-- START OF Document --

This was pretty good. Although I didn't think you could taste much of the bourbon - perhaps a touch more would be appropriate here.

My next find comes from the series Mad Men. They did a link on Twitter for their favorite cocktails from the 1960's. I chose their Tom Collins.

Tom Collins 

1 oz fresh lemon juice
1 tsp sugar
1½ oz of gin
Lemon slices

Mix sugar, gin, and juice over ice in mixing glass. Stir, strain in cocktail glass with ice, and top off with soda water. Garnish with lemon slices.
This is basically a lemonade with gin. So light and refreshing. This is the kind of drink that can  sneak up on you so take your time and enjoy.

My last selection. a watermelon vodka slush came from that was submitted by Michael Allbright.

Watermelon Vodka Slush
Prep Time: 10 minutes     Ready IN: 4 hours & 20 minutes     Servings: 4

4 cups watermelon flesh, seeds removed
2 fluid ounces simple syrup
2 tablespoons lemon juice
1 cup vodka
2 fluid ounces melon liqueur
4 twists lemon zest, garnish

In a food processor, puree the watermelon flesh. Pour the pureed watermelon into empty ice cube trays and freeze for at least 4 hours. Also, freeze martini glasses.
In a blender combine the frozen watermelon cubes, simple syrup, lemon juice, vodka and melon liqueur; blend until smooth. Pour into 4 frozen martini glasses and garnish each with a lemon twist.

This was really fun to eat. Although I thought it was a bit bitter. I remedied this by tripling the simple syrup. I also substituted triple sec for the melon liqueur.

I have an ice cream freezer which attaches to my mixer.  I put the pureed watermelon and the rest of the ingredients into it, stirred it up and placed the whole thing in the freezer overnight. The next day I attached it to the mixer and blended it to a beautiful slush mixture. (The alcohol keeps the mixture from freezing solid.)

I also had no idea how to make a lemon zest for the garnish. YouTube came to my rescue with a video, and it turns out that I had the tool I needed for years in my kitchen tool drawer.

Life is good - enjoy!

-- END OF Document --
-- START OF Entries provided --

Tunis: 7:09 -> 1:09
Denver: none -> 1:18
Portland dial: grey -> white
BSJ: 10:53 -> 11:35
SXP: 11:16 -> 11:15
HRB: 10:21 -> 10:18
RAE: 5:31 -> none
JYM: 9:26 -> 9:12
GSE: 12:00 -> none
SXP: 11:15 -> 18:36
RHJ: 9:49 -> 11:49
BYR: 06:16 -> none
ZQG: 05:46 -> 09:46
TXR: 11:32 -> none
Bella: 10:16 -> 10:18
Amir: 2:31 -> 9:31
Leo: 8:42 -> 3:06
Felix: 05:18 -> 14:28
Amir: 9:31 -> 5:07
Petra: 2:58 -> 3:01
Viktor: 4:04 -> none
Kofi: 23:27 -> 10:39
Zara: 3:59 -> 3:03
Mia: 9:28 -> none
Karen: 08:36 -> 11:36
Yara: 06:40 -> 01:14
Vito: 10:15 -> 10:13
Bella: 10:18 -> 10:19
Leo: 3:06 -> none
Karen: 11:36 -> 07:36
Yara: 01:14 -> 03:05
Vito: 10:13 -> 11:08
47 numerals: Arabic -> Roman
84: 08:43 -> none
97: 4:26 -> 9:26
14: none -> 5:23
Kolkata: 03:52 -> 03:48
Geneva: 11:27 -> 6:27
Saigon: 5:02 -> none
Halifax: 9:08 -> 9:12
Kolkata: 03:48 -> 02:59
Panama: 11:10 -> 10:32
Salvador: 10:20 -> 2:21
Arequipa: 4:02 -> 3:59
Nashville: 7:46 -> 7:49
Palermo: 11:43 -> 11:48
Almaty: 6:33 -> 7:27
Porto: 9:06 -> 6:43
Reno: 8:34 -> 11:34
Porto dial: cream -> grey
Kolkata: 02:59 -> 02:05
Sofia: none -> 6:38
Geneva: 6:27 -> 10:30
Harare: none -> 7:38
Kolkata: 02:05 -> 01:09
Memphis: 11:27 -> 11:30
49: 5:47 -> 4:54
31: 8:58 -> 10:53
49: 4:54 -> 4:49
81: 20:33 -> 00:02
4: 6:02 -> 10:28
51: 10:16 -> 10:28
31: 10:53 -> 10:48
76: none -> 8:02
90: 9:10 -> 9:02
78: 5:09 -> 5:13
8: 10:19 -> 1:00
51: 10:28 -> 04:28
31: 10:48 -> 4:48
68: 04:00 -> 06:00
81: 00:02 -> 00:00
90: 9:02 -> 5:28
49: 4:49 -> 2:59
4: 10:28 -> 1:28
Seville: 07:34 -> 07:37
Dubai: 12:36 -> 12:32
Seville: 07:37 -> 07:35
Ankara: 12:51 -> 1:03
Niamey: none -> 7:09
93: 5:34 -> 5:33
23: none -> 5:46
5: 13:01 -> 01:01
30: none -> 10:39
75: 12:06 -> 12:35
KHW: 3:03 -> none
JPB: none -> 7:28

-- END OF Entries provided --

§ What is needed
Rewrite the cocktail post, everything from "My next find" down to "time and enjoy.", changing every "gin" to "vodka".

§ Solution to the problem
My next find comes from the series Mad Men. They did a link on Twitter for their favorite cocktails from the 1960's. I chose their Tom Collins.

Tom Collins 

1 oz fresh lemon juice
1 tsp sugar
1½ oz of vodka
Lemon slices

Mix sugar, vodka, and juice over ice in mixing glass. Stir, strain in cocktail glass with ice, and top off with soda water. Garnish with lemon slices.
This is basically a lemonade with vodka. So light and refreshing. This is the kind of drink that can  sneak up on you so take your time and enjoy.